I've been very lucky and traveled all the world. Spent time in tribal villages in Borneo, lived in Paris, swam with whales in Antarctica, and I find in the end that most people share the same simple values. We want to feel we're part of our community.We want to give love and take love. We want to eat and dance and be happy. And then, I do believe it's part of the human condition to tap our potential. People need to feel that they have talents and that people appreciate their talents. So, I have made sacrifices. I'm not going to compare them to other people in war for example. People who are truly destitute for example. I've been very privileged and very comfortable through most of my life.
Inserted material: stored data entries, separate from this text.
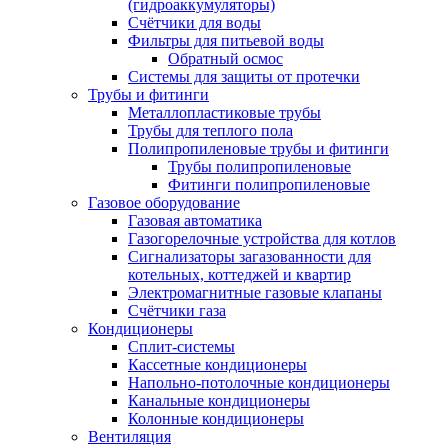
(гидроаккумуляторы)
Счётчики для воды
Фильтры для питьевой воды
Обратный осмос
Системы для защиты от протечки
Трубы и фитинги
Металлопластиковые трубы
Трубы для теплого пола
Полипропиленовые трубы и фитинги
Трубы полипропиленовые
Фитинги полипропиленовые
Газовое оборудование
Газовая автоматика
Газогорелочные устройства для котлов
Сигнализаторы загазованности для
котельных, коттеджей и квартир
Электромагнитные газовые клапаны
Счётчики газа
Кондиционеры
Сплит-системы
Кассетные кондиционеры
Напольно-потолочные кондиционеры
Канальные кондиционеры
Колонные кондиционеры
Вентиляция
But the discipline, for instance giving up pretty much a normal childhood of elementary, junior high and high school because I wanted to be a champion swimmer, has been much more rewarding (for me anyway) than just sitting around and hanging out. I see children who are bored, who really have nothing more than their electronic gadgets to play with, who aren't out in nature, who aren't building communities of friendship and don't have goals, and I see them depressed. What a horrible thing to see a nine-year-old down and depressed because all he does is hang out. So i think sacrifices, however you want to categorize them, giving up a little bit of comfort, having a vision and deciding you're going to pursue that vision and sacrifice the comforts of life is the stuff of inspiration. Sacrifice is a good thing to a degree.

PapiQuAke0 karma

My teacher talked about you before, you're an inspiration!

Would you ever plan to do something bigger than what you have accomplished?

DianaNyad0 karma

Every day, someone who doesn't know me asks excitedly "What's next? What's your next swim? It was so exciting following that tracker as you swam across from Cuba." Well, I realized that and there's a part of me who wants to feel that adrenaline surge again too. But, that swim wasn't just a couple of days for me, it was years. It would be so disingenuous of me to conjure up some other ocean dream. It was always Cuba, nothing but Cuba, and now, my task is to live that kind of adrenaline, to continue to tap my potential in the same sort of intense, bold way that I went about Cuba. So I'm writing a book. I want it to be a moving memoir, hopefully inspiring to people. I will continue to do the swims in New York City to raise money for various charities. And I have a big idea, an idea of an epic event for 2016...but that's a secret for the moment.

MoneyIsTiming-1 karma

How do you cope with or accept death?

DianaNyad11 karma

I'm not so concerned with death as I am with living a good life before death comes around. Even as a child I remember feeling the anxiety of the days passing too quickly. Death is inevitable. We're lucky if we don't suffer. We're lucky if we don't die too young. But what's the point, unless of course you're facing a fatal cancer or you've undergone some terrible accident and death truly is imminent. But as an abstract, the point of life is not to contemplate death. The point is to make these fleeting days teem with quality. My goal is to get to the end of this life with no regrets.